- Opening Delimiter -

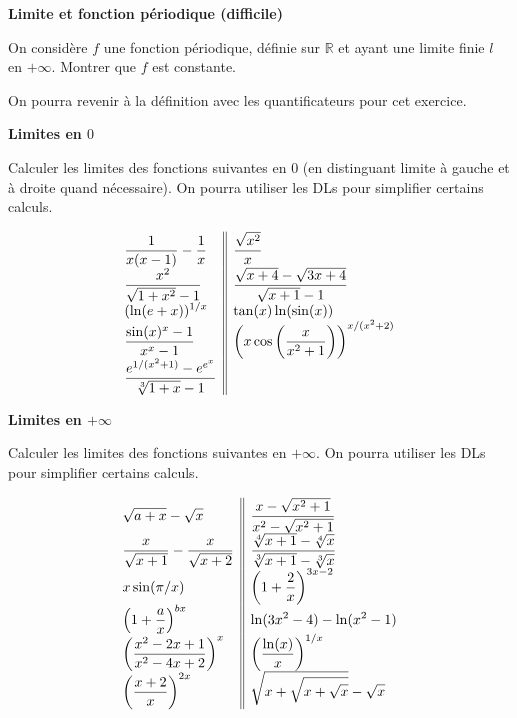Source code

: \documentclass[a4paper,12pt]{article}
\newenvironment{disarray}%
 {\everymath{\displaystyle\everymath{}}\array}%
 {\endarray}
\begin{document}
\Exo \textbf{Limite et fonction périodique (difficile)}

On considère $f$ une fonction périodique, définie sur $\mathbb{R}$ et ayant une limite finie $l$ en $+\infty$. Montrer que $f$ est constante.

On pourra revenir à la définition avec les quantificateurs pour cet exercice.

\Exo \textbf{Limites en $0$}

Calculer les limites des fonctions suivantes en $0$ (en distinguant limite à gauche et à droite quand nécessaire). On pourra utiliser les DLs pour simplifier certains calculs.

\begin{equation*}
  \begin{disarray}{l||l}
    \frac{1}{x(x-1)} - \frac{1}{x} & \frac{\sqrt{x^2}}{x} \\
    \frac{x^2}{\sqrt{1+x^2} - 1} & \frac{\sqrt{x+4} - \sqrt{3x+4}}{\sqrt{x+1} - 1} \\
    (\ln(e+x))^{1/x} & \tan(x) \ln(\sin(x)) \\
    \frac{\sin(x)^x - 1}{x^x - 1} & \left(x \cos\left( \frac{x}{x^2 + 1}\right) \right)^{x/(x^2+2)} \\
    \frac{e^{1/(x^2+1)} - e^{e^x}}{\sqrt[3]{1+x} - 1} &
  \end{disarray}
\end{equation*}

\Exo \textbf{Limites en $+\infty$}

Calculer les limites des fonctions suivantes en $+\infty$. On pourra utiliser les DLs pour simplifier certains calculs.

\begin{equation*}
  \begin{disarray}{l||l}
    \sqrt{a+x} - \sqrt{x} & \frac{x - \sqrt{x^2+1}}{x^2 - \sqrt{x^2+1}} \\
    \frac{x}{\sqrt{x+1}} - \frac{x}{\sqrt{x+2}} & \frac{\sqrt[4]{x+1} - \sqrt[4]{x}}{\sqrt[3]{x+1} - \sqrt[3]{x}} \\
    x \sin(\pi/x) & \left( 1 + \frac{2}{x} \right)^{3x-2} \\
    \left( 1 + \frac{a}{x} \right)^{bx} & \ln(3x^2 - 4) - \ln(x^2 - 1) \\
    \left( \frac{x^2 - 2x + 1}{x^2 - 4x + 2} \right)^x & \left( \frac{\ln(x)}{x} \right)^{1/x} \\
    \left( \frac{x+2}{x} \right)^{2x} & \sqrt{x + \sqrt{x + \sqrt{x}}} - \sqrt{x} \\
  \end{disarray}
\end{equation*}
\end{document}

- Closing Delimiter -

#### WHAT YOU NEED TO DO:
Pull every line containing "simplifier" out of the records.

#### EXPECTED ANSWER:
Calculer les limites des fonctions suivantes en $0$ (en distinguant limite à gauche et à droite quand nécessaire). On pourra utiliser les DLs pour simplifier certains calculs.
Calculer les limites des fonctions suivantes en $+\infty$. On pourra utiliser les DLs pour simplifier certains calculs.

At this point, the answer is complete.